Gong also appears to have relied on deep-pocketed donors. He listed almost no revenue from contributions less than $100, but had about 320 contributions greater than $100, which averaged more than $2,000 each. The majority of donations were for the maximum allowable individual contribution of $2,500, and many came from people listed in GTA municipalities outside Toronto, like Markham, Richmond Hill, Ajax, Pickering and Thornhill.

Josh Matlow faces deficit
Coun. Josh Matlow’s filing shows that as of Aug. 10, his campaign had raised about $916,000, but had spent almost $1.1 million, for a deficit of more than $150,000.

Matlow, who placed fifth while running as an independent progressive, declined to answer specific questions about how he ended up with such a large deficit. But in a statement he said the shortfall was “obviously not what I wanted, but it’s a challenge that I have to face.

“And I’m grateful that there are many people reaching out to offer their support so I’m able to work on our city’s priorities” while serving as councillor, he said.

Matlow’s largest single expense was more than $490,000 for salaries, an amount that exceeded other leading candidates’ spending on that category.

The Toronto-St. Paul’s councillor has applied for an extension that will allow him to continue campaigning until Feb. 12, 2024 or until he raises enough to clear his deficit, whichever comes first.

According to Toronto Elections, Ontario’s Municipal Elections Act doesn’t prevent candidates from filing statements that show a deficit.

But the provincial guidebook for candidates warns that showing a deficit “may result in questions being raised about how expenses were paid for.”
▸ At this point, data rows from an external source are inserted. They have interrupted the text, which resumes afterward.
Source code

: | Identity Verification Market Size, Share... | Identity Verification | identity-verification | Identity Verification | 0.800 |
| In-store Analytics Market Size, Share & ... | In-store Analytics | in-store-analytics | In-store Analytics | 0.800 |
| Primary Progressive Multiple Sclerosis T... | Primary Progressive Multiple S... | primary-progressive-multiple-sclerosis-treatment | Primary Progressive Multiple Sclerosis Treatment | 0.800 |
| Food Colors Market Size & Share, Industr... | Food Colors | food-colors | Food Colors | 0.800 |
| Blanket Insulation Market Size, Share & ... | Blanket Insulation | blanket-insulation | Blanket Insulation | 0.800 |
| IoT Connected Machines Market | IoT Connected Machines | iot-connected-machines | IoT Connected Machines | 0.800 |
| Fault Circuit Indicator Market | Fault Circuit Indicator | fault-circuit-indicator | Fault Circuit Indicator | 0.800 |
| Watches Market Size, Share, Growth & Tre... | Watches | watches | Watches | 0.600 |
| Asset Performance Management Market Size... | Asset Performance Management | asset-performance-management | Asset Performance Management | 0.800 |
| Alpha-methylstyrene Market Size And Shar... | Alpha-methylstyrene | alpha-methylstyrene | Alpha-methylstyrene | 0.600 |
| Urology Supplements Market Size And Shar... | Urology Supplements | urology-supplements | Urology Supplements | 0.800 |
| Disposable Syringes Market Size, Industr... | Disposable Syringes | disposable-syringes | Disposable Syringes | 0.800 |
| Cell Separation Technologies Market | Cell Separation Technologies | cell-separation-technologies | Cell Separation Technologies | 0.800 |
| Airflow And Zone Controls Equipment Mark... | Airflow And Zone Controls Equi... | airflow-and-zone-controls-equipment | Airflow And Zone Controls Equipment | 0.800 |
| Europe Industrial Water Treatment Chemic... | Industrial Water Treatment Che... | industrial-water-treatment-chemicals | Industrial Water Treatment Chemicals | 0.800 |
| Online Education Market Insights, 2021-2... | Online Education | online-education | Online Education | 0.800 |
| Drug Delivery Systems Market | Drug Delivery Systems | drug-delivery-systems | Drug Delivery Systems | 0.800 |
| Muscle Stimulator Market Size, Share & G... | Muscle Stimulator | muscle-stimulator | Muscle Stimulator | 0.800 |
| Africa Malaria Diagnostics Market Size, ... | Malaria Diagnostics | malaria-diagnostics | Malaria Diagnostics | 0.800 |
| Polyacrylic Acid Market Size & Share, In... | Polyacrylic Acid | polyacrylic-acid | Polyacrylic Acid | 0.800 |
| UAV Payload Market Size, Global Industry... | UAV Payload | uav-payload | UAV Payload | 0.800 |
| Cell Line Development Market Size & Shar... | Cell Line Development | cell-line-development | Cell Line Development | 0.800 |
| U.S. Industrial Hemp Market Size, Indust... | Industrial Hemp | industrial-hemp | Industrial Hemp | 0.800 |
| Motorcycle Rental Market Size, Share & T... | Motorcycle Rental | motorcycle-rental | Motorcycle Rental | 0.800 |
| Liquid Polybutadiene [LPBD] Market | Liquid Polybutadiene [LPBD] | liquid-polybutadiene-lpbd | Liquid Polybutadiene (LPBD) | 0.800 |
It’s not clear how many other leading candidates have deficits. Coun. Brad Bradford, former police chief Mark Saunders, and pundit Anthony Furey have yet to file their statements, but can do so by Oct. 11 if they pay a $500 fine.

Policy analyst Chloe Brown, who finished seventh, recorded a deficit of about $1,700, while the sixth-place candidate, former Liberal MPP Mitzie Hunter, posted a $4,800 deficit.

After the 2010 mayoral election, candidates came together to host a joint “unity dinner” fundraiser to help retire their debts. It’s not clear whether the new mayor would help organize a similar event, but Chow’s spokesperson said the mayor has spoken to Matlow “about how she can lend her support.”

Doug Ford, John Tory opened taps for Chow
The filings appear to confirm claims from Chow’s camp that late interventions by Tory and Doug Ford to halt her campaign helped mobilize her supporters.

On June 21, Tory broke his promise to stay out of the race and recorded a message of support for Bailão, while Ford warned Chow would be an “unmitigated disaster” if elected.

One day later Chow received about $53,000 in donations, more than double her campaign’s average daily take, and its fourth best day of the race.